Le contrat d’assurance est un contrat dit de « bonne foi » dans lequel les parties se doivent mutuellement une certaine loyauté.

Ainsi, l’assuré ne doit pas commettre de fausse déclaration de risque, à défaut de quoi il s’expose à voir la police annulée. 

Concrètement, lors de la conclusion du contrat ou sa modification, l’assureur remet au souscripteur un questionnaire détaillé et les réponses apportées par ce dernier aux questions posées, matérialisant la déclaration de risque, doivent être exactes.  

L’article L. 113-2 du code des assurances prévoit en effet que l'assuré est tenu de « répondre exactement aux questions posées par l'assureur, notamment dans le formulaire de déclaration du risque par lequel l'assureur l'interroge lors de la conclusion du contrat, sur les circonstances qui sont de nature à faire apprécier par l'assureur les risques qu'il prend en charge ».

Mais quelles conséquences lorsque les seules réponses aux questions posées à l’assuré, bien qu’exactes, sont de nature à induire l’assureur en erreur ? 

Doit-on considérer que l'on est alors en présence d'une fausse déclaration de risque emportant la nullité du contrat d'assurance et donc une absence de garantie en cas de sinistre ? 

A ce sujet, la jurisprudence de la Cour de cassation a évolué ces dernières années en faveur des assurés. 

Selon la Haute juridiction, "l'assureur ne peut se prévaloir de la réticence ou de la fausse déclaration intentionnelle de l'assuré que si celles-ci procèdent des réponses qu'il a apportées auxdites questions ». (Cass. Ch. Mixte, 7 février 2014, n° 12-85-107, P+ B+R+I).

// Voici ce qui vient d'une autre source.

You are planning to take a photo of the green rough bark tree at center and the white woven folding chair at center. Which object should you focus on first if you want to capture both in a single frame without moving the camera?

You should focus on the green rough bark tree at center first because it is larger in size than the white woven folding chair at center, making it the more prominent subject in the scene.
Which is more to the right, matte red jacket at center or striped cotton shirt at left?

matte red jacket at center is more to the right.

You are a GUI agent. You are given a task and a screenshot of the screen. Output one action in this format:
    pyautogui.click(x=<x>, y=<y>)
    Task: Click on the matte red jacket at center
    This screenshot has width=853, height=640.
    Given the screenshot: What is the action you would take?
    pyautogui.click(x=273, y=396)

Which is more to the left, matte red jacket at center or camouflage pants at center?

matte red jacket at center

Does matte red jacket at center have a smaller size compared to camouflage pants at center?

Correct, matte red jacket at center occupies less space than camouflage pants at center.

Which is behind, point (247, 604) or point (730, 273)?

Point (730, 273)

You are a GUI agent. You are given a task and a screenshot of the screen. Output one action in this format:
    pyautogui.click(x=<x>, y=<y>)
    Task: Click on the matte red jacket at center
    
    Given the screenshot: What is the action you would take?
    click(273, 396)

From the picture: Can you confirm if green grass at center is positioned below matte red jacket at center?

Ainsi, il semblerait qu'un silence oppotunément gardé sur un point n'ayant pas fait l'objet d'une question précise ne puisse entrainer une annulation du contrat d'assurance. 

De prime abord, la solution peut être perçue comme de nature à offrir une prime à la mauvaise foi. 

ll reste que si les seules réponses aux questions posées permettent à l’assuré de taire un élément important dans la définition du risque couvert, c’est sans doute avant tout parce que le questionnaire est mal rédigé ! 

De ce point de vue, cette jurisprudence apparaît finalement bénéfique en ce qu’elle incitera à n'en pas douter les compagnies d’assurance à rédiger avec davantage de précision leurs questionnaires d’assurance.